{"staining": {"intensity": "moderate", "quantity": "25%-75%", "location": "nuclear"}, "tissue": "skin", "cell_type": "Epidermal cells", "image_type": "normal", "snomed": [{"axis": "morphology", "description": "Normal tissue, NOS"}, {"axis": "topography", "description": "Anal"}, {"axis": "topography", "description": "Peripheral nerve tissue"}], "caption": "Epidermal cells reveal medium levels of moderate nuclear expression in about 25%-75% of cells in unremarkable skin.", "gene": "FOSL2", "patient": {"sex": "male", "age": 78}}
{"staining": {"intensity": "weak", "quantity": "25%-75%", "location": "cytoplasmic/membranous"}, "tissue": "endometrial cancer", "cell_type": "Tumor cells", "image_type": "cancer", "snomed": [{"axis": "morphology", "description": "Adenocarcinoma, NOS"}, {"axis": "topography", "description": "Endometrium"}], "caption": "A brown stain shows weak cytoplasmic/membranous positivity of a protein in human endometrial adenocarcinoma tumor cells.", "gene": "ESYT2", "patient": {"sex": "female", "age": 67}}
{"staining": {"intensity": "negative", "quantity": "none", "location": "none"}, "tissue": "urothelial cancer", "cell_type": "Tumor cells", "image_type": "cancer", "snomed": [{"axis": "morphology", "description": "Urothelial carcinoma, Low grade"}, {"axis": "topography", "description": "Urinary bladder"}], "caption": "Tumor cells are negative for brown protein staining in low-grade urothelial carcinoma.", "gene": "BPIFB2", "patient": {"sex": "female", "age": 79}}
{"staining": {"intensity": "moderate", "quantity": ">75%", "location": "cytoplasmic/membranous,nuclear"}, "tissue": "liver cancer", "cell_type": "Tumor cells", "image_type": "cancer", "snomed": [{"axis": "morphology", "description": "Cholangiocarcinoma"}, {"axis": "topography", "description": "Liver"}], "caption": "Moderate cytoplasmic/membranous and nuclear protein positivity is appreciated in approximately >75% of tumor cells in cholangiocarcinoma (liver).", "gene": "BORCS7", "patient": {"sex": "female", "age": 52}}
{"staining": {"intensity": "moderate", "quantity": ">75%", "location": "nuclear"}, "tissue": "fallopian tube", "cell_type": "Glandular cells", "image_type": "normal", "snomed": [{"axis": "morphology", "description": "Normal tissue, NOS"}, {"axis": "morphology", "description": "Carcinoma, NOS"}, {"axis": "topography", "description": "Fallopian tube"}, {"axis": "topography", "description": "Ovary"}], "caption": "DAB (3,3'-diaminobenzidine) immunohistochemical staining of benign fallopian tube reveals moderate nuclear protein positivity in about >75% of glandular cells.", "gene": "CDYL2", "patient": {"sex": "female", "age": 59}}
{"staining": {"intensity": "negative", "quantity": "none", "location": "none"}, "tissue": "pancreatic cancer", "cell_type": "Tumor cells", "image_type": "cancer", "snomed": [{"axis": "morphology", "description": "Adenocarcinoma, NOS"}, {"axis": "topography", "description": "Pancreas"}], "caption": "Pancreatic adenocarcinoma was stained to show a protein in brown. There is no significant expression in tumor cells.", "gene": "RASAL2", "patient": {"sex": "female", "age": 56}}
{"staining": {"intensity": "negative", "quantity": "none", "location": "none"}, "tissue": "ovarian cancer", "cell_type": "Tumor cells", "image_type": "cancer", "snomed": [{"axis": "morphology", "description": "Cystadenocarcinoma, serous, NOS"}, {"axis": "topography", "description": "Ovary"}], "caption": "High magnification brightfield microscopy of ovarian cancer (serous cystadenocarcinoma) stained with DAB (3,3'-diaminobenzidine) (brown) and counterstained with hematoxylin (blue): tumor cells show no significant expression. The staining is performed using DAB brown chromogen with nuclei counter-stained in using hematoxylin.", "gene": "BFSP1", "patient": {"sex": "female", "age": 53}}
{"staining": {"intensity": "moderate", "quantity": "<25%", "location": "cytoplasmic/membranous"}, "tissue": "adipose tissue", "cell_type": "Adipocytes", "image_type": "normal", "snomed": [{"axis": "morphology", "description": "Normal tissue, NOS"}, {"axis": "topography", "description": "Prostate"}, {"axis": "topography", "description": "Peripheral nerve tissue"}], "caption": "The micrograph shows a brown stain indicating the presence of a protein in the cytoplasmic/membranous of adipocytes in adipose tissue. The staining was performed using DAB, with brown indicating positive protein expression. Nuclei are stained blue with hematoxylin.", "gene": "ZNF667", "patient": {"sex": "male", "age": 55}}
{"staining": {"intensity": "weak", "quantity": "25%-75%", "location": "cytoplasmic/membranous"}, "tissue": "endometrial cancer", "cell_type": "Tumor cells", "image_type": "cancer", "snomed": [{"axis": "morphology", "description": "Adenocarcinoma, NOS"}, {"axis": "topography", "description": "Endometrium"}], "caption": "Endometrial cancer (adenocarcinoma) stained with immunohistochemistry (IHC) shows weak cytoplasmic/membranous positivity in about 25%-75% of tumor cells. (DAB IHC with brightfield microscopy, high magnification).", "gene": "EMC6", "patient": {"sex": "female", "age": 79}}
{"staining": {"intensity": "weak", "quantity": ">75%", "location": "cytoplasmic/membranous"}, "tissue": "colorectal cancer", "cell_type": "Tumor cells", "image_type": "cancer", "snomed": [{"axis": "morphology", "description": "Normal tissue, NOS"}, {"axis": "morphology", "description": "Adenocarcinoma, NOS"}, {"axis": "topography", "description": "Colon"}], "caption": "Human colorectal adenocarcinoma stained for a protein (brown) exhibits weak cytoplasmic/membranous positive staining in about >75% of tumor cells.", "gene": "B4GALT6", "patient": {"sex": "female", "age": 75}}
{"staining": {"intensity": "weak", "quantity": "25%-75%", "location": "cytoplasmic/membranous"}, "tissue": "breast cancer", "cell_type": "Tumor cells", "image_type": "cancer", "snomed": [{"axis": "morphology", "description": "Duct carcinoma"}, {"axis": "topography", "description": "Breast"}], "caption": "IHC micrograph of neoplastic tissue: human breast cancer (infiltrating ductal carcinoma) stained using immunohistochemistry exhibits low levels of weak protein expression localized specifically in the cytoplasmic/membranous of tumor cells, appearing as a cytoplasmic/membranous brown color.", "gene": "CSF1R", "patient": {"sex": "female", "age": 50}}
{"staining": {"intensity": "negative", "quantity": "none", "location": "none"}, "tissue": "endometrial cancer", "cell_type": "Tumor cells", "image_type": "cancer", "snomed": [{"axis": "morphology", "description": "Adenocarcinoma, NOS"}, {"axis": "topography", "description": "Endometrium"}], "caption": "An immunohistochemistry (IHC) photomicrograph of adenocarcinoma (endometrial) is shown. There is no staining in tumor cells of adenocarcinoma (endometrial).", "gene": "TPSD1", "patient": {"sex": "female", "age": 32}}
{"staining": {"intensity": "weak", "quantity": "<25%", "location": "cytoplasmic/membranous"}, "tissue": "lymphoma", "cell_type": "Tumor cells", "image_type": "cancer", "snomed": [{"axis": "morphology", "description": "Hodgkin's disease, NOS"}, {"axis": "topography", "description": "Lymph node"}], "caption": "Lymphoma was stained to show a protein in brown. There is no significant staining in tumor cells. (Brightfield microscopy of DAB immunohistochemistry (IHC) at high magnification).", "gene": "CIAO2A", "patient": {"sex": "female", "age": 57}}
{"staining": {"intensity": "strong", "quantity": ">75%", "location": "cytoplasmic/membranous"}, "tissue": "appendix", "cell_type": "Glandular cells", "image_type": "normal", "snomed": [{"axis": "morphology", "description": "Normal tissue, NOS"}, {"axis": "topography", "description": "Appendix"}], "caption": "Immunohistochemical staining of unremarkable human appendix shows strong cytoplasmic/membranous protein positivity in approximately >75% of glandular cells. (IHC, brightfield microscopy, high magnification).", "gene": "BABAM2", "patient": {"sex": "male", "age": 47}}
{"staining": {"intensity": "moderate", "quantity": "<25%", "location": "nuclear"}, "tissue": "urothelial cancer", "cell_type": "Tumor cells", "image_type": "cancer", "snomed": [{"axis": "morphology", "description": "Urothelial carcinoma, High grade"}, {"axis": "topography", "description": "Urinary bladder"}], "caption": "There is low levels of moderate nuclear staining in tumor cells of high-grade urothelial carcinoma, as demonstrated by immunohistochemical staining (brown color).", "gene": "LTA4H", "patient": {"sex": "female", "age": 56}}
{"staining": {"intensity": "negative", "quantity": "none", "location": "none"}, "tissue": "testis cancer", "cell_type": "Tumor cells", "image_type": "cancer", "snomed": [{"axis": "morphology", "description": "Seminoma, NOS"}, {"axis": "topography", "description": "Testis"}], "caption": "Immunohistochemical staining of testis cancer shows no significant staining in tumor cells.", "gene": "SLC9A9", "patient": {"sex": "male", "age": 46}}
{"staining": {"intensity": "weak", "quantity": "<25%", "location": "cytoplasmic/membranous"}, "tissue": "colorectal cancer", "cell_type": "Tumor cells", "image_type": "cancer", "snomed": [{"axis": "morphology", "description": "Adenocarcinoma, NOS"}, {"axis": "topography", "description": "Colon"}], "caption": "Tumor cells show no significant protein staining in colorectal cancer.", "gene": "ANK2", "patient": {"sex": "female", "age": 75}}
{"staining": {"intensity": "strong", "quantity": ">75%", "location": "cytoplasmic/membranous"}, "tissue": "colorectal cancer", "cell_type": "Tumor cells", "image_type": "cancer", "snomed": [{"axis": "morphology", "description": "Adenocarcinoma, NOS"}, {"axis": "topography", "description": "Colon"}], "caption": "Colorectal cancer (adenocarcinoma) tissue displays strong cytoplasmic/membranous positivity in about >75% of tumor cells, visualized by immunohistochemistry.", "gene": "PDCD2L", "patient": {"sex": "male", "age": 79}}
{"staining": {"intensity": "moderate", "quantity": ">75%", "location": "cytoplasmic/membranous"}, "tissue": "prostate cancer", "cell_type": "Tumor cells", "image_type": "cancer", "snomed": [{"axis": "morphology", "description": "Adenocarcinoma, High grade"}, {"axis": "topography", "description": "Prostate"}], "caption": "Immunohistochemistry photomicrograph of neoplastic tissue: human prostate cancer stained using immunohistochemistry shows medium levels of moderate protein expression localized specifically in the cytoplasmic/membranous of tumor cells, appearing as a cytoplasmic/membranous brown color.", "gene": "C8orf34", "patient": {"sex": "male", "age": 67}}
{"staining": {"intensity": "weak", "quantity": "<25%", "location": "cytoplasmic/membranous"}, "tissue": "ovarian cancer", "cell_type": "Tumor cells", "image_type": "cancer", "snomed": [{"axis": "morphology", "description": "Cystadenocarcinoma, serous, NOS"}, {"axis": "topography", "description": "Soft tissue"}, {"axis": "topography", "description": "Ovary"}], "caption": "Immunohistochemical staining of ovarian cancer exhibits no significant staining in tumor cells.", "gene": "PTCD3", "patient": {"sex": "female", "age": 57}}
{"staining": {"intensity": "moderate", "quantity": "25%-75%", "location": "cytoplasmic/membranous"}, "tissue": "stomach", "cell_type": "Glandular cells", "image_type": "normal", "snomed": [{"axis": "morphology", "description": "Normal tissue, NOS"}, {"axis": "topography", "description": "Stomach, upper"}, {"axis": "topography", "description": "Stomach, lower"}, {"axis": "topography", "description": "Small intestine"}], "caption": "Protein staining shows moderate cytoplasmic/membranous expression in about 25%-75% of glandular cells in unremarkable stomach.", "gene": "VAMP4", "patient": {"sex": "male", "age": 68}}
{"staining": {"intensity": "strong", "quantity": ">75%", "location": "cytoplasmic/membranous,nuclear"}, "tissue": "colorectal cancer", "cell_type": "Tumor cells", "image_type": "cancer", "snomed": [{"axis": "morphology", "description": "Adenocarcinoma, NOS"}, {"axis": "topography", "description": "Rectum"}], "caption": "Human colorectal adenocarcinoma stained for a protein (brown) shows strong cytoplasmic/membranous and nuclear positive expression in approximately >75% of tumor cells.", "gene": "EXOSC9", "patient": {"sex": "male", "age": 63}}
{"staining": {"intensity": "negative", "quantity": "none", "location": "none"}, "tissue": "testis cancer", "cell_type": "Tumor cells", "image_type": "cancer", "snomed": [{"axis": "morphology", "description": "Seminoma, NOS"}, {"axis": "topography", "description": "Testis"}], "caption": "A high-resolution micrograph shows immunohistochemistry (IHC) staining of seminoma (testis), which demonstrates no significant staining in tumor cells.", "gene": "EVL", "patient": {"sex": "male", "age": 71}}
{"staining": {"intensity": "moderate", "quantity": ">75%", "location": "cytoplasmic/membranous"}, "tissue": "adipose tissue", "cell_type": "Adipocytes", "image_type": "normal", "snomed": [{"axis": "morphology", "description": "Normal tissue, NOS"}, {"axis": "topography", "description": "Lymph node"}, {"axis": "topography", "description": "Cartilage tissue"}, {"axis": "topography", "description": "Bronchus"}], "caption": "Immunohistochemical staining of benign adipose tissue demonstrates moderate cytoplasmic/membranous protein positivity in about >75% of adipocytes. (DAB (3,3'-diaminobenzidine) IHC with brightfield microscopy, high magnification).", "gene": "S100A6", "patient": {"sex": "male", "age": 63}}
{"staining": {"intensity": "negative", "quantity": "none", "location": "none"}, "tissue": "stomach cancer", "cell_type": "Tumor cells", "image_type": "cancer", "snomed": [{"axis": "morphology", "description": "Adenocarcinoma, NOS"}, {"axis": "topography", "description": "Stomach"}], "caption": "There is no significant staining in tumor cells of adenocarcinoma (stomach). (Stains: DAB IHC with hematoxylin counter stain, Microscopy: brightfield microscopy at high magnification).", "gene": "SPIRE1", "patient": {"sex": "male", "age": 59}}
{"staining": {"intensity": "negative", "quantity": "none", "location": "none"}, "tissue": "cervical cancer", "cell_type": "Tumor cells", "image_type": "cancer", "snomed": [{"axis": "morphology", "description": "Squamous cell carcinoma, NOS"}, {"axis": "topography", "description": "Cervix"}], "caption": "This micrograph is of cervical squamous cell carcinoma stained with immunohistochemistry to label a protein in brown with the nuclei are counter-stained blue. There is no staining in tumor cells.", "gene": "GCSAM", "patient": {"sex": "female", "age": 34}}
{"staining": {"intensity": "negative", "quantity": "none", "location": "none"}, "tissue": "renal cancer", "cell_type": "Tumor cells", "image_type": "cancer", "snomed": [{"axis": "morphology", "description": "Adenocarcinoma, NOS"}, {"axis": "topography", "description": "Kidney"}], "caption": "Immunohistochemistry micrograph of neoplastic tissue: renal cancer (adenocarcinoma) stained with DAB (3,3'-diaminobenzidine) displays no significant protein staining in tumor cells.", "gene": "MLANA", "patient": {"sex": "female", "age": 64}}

_Problem details:_
Which lines above hold the string "Testis"? Please copy all of them.

_Final answer:_
{"staining": {"intensity": "negative", "quantity": "none", "location": "none"}, "tissue": "testis cancer", "cell_type": "Tumor cells", "image_type": "cancer", "snomed": [{"axis": "morphology", "description": "Seminoma, NOS"}, {"axis": "topography", "description": "Testis"}], "caption": "Immunohistochemical staining of testis cancer shows no significant staining in tumor cells.", "gene": "SLC9A9", "patient": {"sex": "male", "age": 46}}
{"staining": {"intensity": "negative", "quantity": "none", "location": "none"}, "tissue": "testis cancer", "cell_type": "Tumor cells", "image_type": "cancer", "snomed": [{"axis": "morphology", "description": "Seminoma, NOS"}, {"axis": "topography", "description": "Testis"}], "caption": "A high-resolution micrograph shows immunohistochemistry (IHC) staining of seminoma (testis), which demonstrates no significant staining in tumor cells.", "gene": "EVL", "patient": {"sex": "male", "age": 71}}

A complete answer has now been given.